──────── Excerpt ────────
HYPOCHONDRIASIS or HYPOCHONDRIA (sometimes referred to as health phobia or health anxiety) refers to excessive preoccupancy or worry about having a serious illness. This debilitating condition is the result of an inaccurate perception of the condition of body or mind despite the absence of an actual medical condition. An individual suffering from hypochondriasis is known as a HYPOCHONDRIAC. Hypochondriacs become unduly alarmed about any physical or psychological symptoms they detect, no matter how minor the symptom may be, and are convinced that they have, or are about to be diagnosed with, a serious illness.

Often, hypochondria persists even after a physician has evaluated a person and reassured them that their concerns about symptoms do not have an underlying medical basis or, if there is a medical illness, their concerns are far in excess of what is appropriate for the level of disease. Many hypochondriacs focus on a particular symptom as the catalyst of their worrying, such as gastro-intestinal problems, palpitations, or muscle fatigue. To qualify for the diagnosis of hypochondria the symptoms must have been experienced for at least 6 months.
──────── Extracted records ────────
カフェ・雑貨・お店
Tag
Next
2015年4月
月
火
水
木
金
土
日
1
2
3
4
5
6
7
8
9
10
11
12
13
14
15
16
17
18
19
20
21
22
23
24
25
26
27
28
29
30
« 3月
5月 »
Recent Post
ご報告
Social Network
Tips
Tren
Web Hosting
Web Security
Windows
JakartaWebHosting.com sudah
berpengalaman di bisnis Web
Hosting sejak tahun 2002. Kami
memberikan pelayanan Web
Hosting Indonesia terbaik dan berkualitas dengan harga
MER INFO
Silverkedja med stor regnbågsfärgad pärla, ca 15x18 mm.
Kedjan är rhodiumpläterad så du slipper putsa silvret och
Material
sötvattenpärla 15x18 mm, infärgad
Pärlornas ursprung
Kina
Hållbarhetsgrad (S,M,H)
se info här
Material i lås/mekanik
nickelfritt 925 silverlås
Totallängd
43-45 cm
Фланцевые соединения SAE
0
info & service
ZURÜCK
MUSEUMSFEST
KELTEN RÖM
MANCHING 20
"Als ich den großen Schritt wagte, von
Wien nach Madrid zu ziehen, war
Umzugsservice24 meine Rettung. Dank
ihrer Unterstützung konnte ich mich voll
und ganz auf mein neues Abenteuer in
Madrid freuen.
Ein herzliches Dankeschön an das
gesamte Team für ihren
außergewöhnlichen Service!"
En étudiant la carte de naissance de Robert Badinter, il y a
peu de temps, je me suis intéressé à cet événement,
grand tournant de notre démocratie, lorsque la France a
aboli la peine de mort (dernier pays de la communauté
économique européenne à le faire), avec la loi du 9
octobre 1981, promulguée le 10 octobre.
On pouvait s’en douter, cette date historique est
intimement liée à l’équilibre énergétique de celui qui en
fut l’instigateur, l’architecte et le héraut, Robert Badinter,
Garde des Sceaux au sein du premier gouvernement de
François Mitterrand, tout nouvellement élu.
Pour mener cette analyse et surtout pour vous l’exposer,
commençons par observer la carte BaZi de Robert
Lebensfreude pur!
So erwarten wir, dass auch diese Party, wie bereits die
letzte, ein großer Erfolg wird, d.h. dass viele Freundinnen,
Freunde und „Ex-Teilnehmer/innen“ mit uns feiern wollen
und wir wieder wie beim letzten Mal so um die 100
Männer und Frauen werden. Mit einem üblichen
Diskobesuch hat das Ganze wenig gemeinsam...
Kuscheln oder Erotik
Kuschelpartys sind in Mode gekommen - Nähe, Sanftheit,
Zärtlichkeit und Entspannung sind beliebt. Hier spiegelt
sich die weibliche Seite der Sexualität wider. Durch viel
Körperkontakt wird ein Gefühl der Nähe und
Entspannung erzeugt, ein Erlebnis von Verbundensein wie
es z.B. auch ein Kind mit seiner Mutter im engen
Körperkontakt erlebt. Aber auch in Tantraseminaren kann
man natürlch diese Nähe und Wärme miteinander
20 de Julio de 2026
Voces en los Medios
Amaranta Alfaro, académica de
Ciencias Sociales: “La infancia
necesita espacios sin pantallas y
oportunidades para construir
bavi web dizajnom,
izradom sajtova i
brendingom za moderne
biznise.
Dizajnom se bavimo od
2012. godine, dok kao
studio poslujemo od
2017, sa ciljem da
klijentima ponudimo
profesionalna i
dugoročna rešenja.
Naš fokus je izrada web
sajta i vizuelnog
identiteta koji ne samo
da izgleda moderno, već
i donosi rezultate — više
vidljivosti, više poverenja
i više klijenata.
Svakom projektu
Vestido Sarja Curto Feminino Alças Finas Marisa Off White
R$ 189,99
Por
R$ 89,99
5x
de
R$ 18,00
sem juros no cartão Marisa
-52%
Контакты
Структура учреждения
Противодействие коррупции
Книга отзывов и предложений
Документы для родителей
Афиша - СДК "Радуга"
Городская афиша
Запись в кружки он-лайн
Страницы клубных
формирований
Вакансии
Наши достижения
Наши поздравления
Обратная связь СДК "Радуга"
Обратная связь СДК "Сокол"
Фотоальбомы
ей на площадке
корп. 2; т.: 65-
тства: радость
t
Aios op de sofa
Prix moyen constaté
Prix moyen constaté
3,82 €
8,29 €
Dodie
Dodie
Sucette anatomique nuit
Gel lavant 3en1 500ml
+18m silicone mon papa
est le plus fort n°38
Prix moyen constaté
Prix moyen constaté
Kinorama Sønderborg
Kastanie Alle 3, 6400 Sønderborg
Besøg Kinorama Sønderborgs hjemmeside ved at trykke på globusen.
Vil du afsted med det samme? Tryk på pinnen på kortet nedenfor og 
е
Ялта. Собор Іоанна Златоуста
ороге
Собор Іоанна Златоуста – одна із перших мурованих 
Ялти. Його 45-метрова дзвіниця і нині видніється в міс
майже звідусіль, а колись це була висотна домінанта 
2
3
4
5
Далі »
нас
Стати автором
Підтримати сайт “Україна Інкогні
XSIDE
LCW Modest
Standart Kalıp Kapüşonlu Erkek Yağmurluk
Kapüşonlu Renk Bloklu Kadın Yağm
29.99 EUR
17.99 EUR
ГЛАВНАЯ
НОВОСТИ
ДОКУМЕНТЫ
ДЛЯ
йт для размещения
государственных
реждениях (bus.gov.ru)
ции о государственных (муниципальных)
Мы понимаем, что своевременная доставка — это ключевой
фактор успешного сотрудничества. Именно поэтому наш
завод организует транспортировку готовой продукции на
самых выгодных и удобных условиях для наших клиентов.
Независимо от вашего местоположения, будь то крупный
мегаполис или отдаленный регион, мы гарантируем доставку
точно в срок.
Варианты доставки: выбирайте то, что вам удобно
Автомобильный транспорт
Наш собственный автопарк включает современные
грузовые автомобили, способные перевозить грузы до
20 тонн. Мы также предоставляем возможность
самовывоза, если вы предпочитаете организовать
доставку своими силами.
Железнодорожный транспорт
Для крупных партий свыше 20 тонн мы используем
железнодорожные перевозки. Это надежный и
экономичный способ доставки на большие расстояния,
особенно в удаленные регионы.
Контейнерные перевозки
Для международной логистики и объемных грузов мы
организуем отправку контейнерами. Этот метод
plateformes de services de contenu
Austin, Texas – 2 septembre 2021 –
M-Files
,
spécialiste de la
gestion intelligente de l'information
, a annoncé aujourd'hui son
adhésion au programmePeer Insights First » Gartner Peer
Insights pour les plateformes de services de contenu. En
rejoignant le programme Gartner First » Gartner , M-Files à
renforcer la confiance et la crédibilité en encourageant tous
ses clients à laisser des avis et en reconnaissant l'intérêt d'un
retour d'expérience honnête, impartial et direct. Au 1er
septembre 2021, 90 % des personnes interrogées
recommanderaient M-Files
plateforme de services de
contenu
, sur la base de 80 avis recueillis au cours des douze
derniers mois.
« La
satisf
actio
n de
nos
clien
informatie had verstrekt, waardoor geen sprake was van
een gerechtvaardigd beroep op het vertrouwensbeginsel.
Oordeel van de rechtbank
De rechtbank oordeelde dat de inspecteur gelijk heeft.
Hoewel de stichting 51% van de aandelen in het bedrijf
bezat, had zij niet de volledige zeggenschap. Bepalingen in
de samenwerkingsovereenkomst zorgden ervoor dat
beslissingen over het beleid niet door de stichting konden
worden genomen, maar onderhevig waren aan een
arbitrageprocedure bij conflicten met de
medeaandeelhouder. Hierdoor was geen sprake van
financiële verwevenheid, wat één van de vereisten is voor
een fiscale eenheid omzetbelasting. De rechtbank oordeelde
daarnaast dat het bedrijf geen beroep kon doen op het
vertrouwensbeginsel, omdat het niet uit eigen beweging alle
────────
# [Prompt 1]
Answer these questions from the passage on hypochondriasis:
(a) What two other names does the passage give for the condition?
(b) What are the three symptoms named as things many hypochondriacs focus on?
(c) For how long must the symptoms have been experienced to qualify for the diagnosis?
# [Prompt 2]
Condense the paragraph of the passage on hypochondriasis that begins "Often, hypochondria persists" into a bulleted list that keeps its main facts.
# [Prompt 3]
Transcribe the stretch of the passage on hypochondriasis from "HYPOCHONDRIASIS or HYPOCHONDRIA" through "with, a serious illness.".

# [Expected output 1]
(a) Health phobia and health anxiety.
(b) Gastro-intestinal problems, palpitations, and muscle fatigue.
(c) At least 6 months.

# [Expected output 2]
- Hypochondria often continues even after a physician has evaluated the person and reassured them that their symptoms have no underlying medical basis.
- If a medical illness is present, the person's concerns far exceed what the level of disease warrants.
- Many hypochondriacs fixate on one symptom, such as gastro-intestinal problems, palpitations, or muscle fatigue.
- A diagnosis requires that symptoms have been experienced for at least 6 months.

# [Expected output 3]
HYPOCHONDRIASIS or HYPOCHONDRIA (sometimes referred to as health phobia or health anxiety) refers to excessive preoccupancy or worry about having a serious illness. This debilitating condition is the result of an inaccurate perception of the condition of body or mind despite the absence of an actual medical condition. An individual suffering from hypochondriasis is known as a HYPOCHONDRIAC. Hypochondriacs become unduly alarmed about any physical or psychological symptoms they detect, no matter how minor the symptom may be, and are convinced that they have, or are about to be diagnosed with, a serious illness.